Excerpts from a dataset:
+-------+
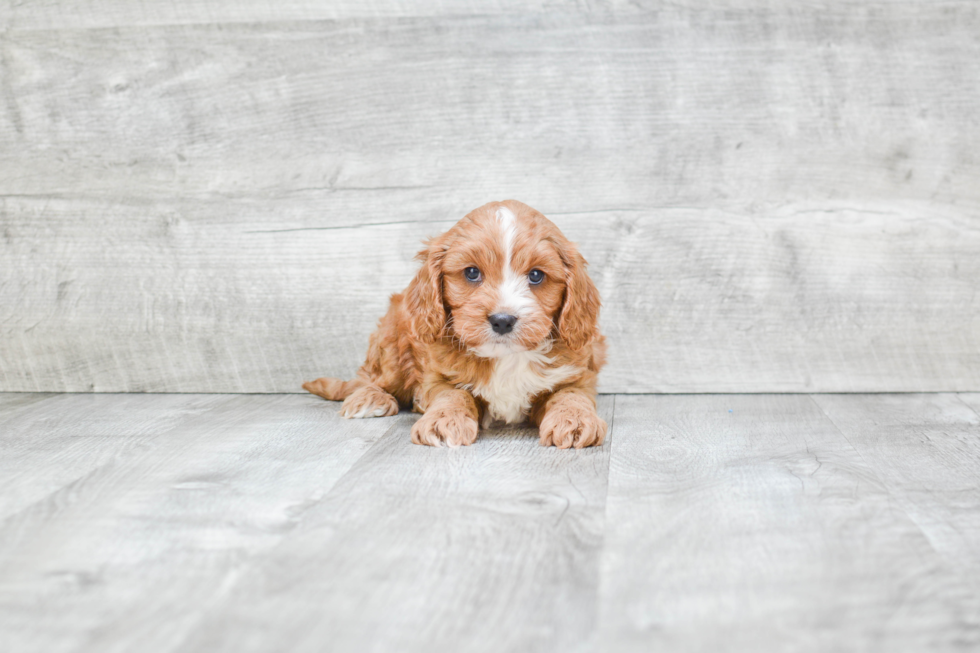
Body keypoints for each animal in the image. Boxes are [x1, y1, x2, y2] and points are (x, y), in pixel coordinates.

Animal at [302, 199, 604, 448]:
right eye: (471, 273)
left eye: (536, 276)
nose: (502, 320)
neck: (505, 357)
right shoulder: (438, 375)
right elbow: (453, 395)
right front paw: (443, 420)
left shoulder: (577, 374)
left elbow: (571, 395)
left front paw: (576, 420)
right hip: (392, 343)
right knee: (368, 378)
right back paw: (370, 398)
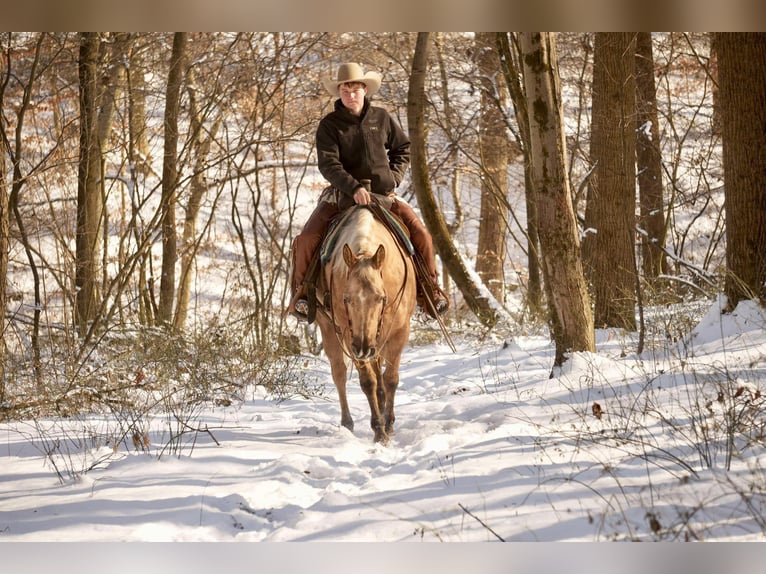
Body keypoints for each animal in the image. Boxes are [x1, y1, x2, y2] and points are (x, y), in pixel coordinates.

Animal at [316, 205, 416, 448]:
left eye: (380, 298)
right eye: (347, 299)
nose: (362, 348)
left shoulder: (399, 332)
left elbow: (391, 379)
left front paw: (388, 424)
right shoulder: (349, 335)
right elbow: (367, 381)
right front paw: (379, 430)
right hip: (331, 329)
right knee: (339, 374)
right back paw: (347, 422)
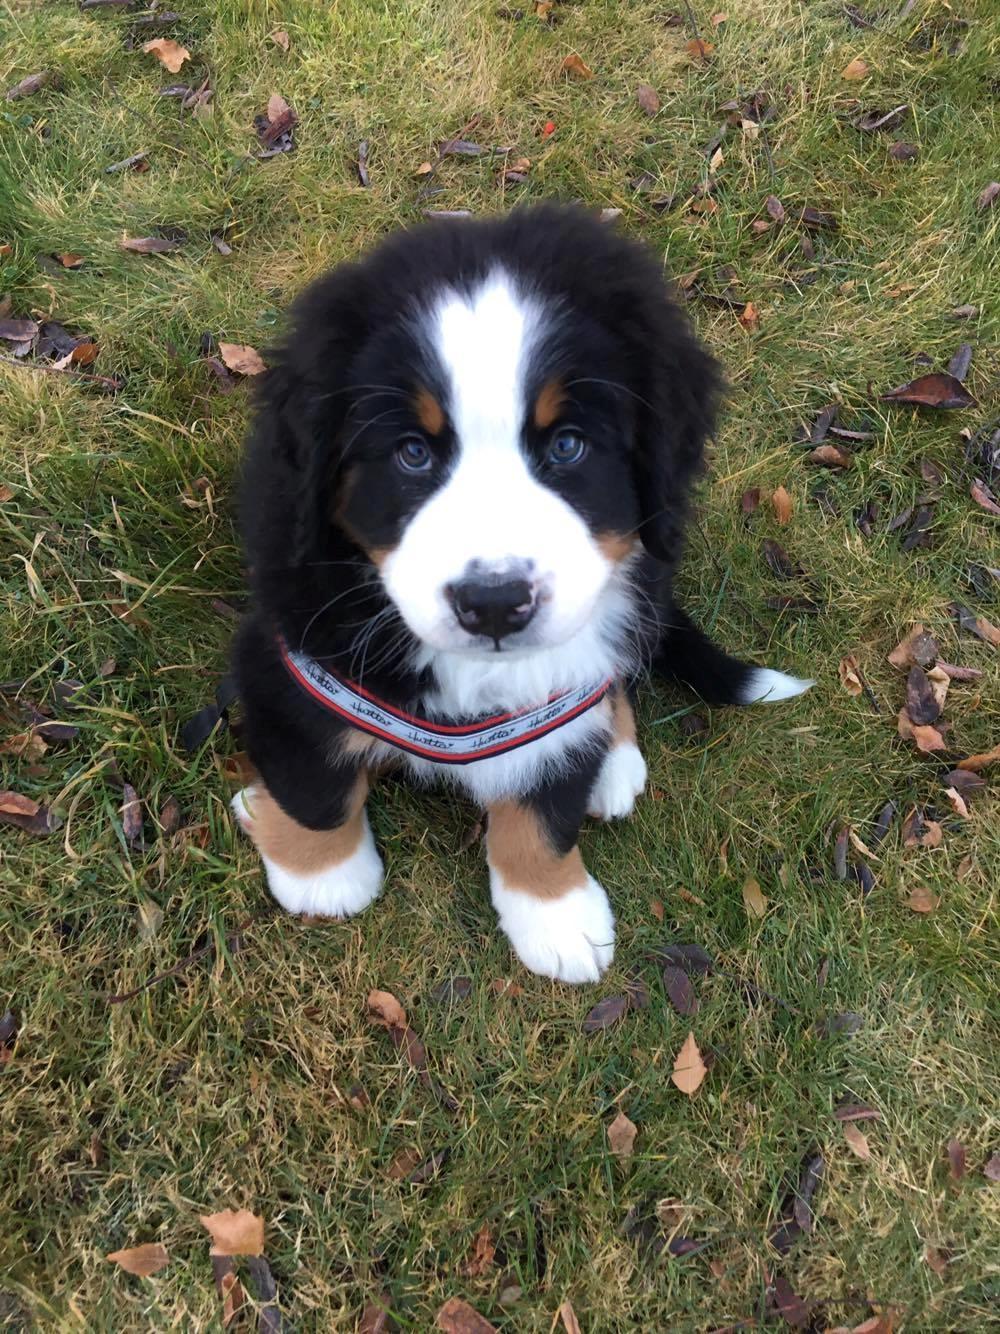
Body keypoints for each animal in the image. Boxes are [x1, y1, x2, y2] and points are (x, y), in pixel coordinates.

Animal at [229, 202, 816, 987]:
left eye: (567, 445)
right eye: (412, 453)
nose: (495, 603)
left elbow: (543, 803)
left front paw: (555, 912)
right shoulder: (291, 656)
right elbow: (316, 779)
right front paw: (322, 873)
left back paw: (614, 758)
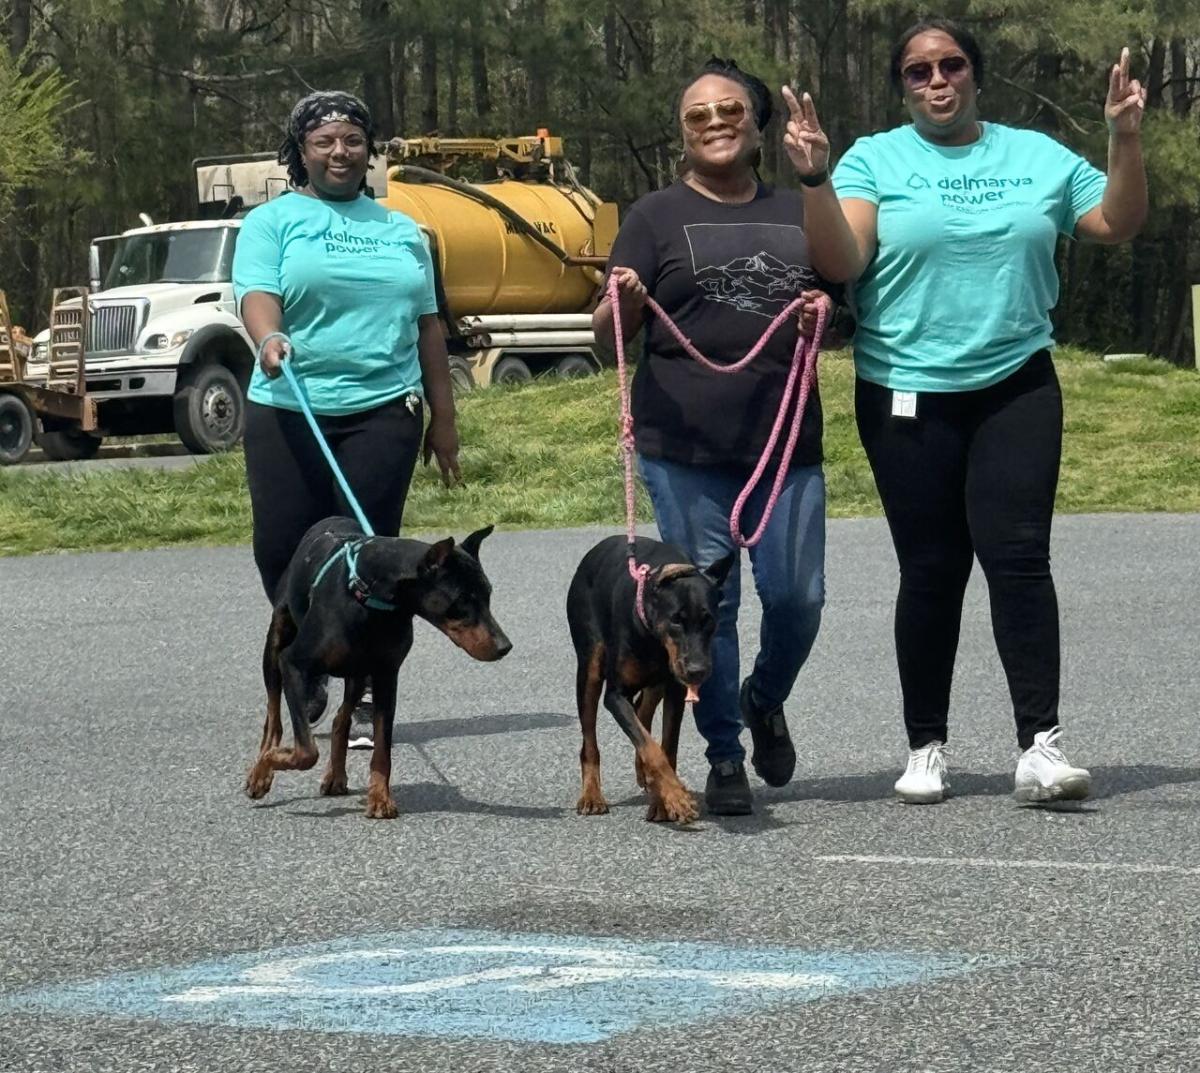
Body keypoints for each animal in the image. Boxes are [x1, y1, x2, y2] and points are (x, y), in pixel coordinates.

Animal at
+-------+
### EXERCISE OBJECTIVE
Please return exactly, and only, the lines from the one containing "right back paw: (370, 398)" through the end of the records, with both end lines kept and every picture dropped.

### WRITTEN RESPONSE
right back paw: (370, 398)
Body keypoints for each animal in the image. Boxes are [x1, y1, x2, y2] and points are (x, y), in pixel coordinates.

Animal at [316, 205, 416, 448]:
left eye: (380, 298)
right eye: (347, 299)
nose: (362, 348)
left shoulder: (399, 332)
left elbow: (391, 379)
left front paw: (388, 424)
right shoulder: (349, 335)
right elbow: (367, 381)
right front paw: (379, 430)
right hip: (331, 329)
right knee: (339, 374)
right back paw: (347, 422)
Body keypoints for each animal in the image. Boxes are [x1, y1, x2, y2] and points are (x, y), in pixel coordinates.

Animal at [229, 202, 816, 987]:
left eye: (567, 445)
right eye: (412, 453)
nose: (495, 603)
left elbow: (543, 803)
left front paw: (555, 912)
right shoulder: (291, 656)
right elbow: (316, 779)
right front paw: (322, 873)
left back paw: (614, 758)
Body keypoints for each animal in the image. Boxes are [x1, y1, x2, y2] and points are (x, y), in pixel coordinates.

Animal at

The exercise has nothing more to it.